--- Directions ---
Find the line that contains "278 597 2.98"; then retype it and each line after it, exactly, through the final line of the data below.

──────────────────────────────

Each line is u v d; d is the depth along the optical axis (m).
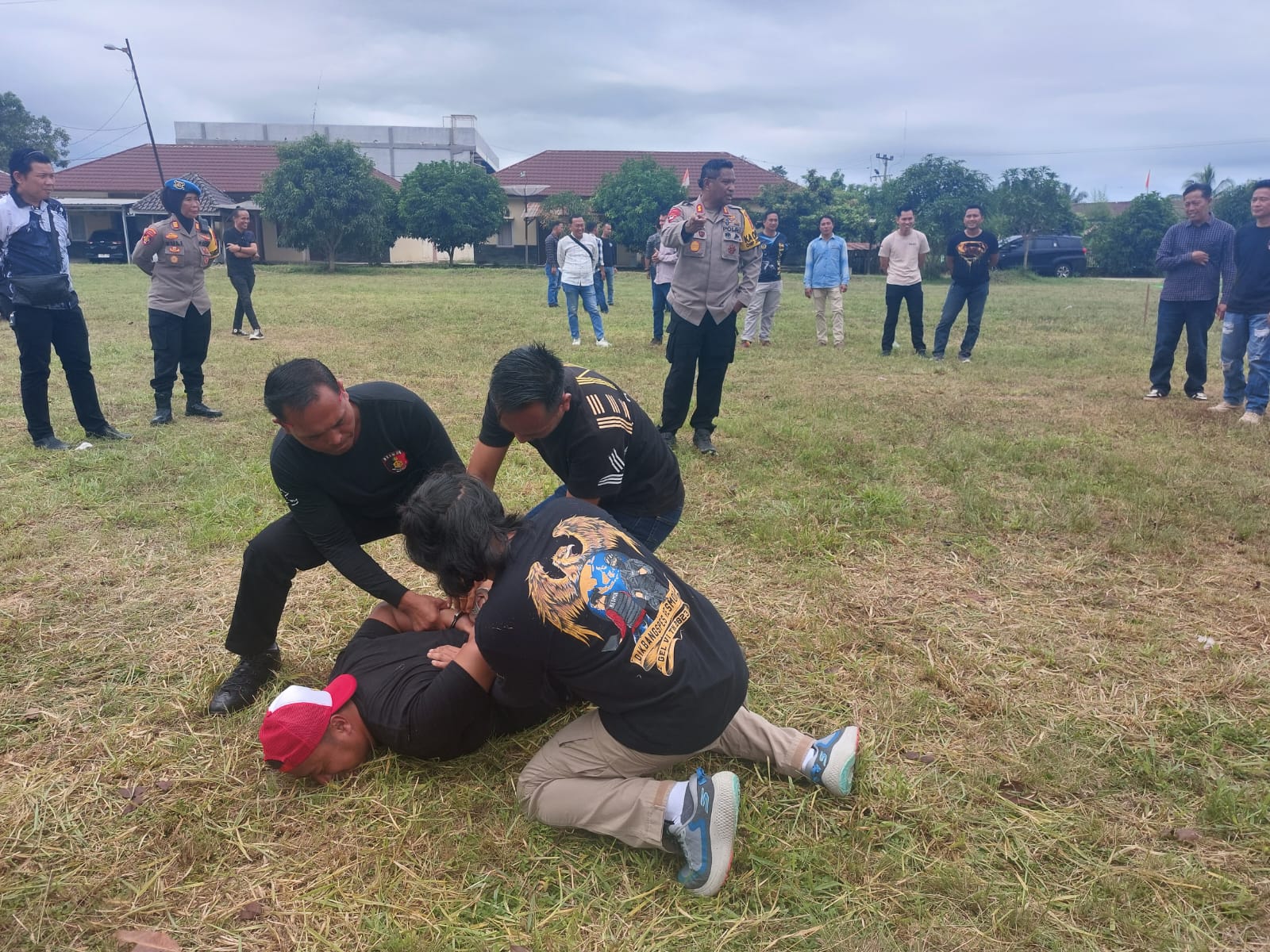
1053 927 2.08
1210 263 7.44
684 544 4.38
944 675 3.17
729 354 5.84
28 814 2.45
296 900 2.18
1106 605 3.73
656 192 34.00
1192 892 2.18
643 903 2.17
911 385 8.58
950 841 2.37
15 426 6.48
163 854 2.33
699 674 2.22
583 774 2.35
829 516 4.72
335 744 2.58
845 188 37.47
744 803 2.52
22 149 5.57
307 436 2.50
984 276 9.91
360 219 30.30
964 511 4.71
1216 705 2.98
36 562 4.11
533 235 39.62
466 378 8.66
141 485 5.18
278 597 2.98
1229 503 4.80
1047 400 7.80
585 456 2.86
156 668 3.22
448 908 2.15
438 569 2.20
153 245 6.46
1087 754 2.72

──────────────────────────────

--- Written reply ---
278 597 2.98
1229 503 4.80
1047 400 7.80
585 456 2.86
156 668 3.22
448 908 2.15
438 569 2.20
153 245 6.46
1087 754 2.72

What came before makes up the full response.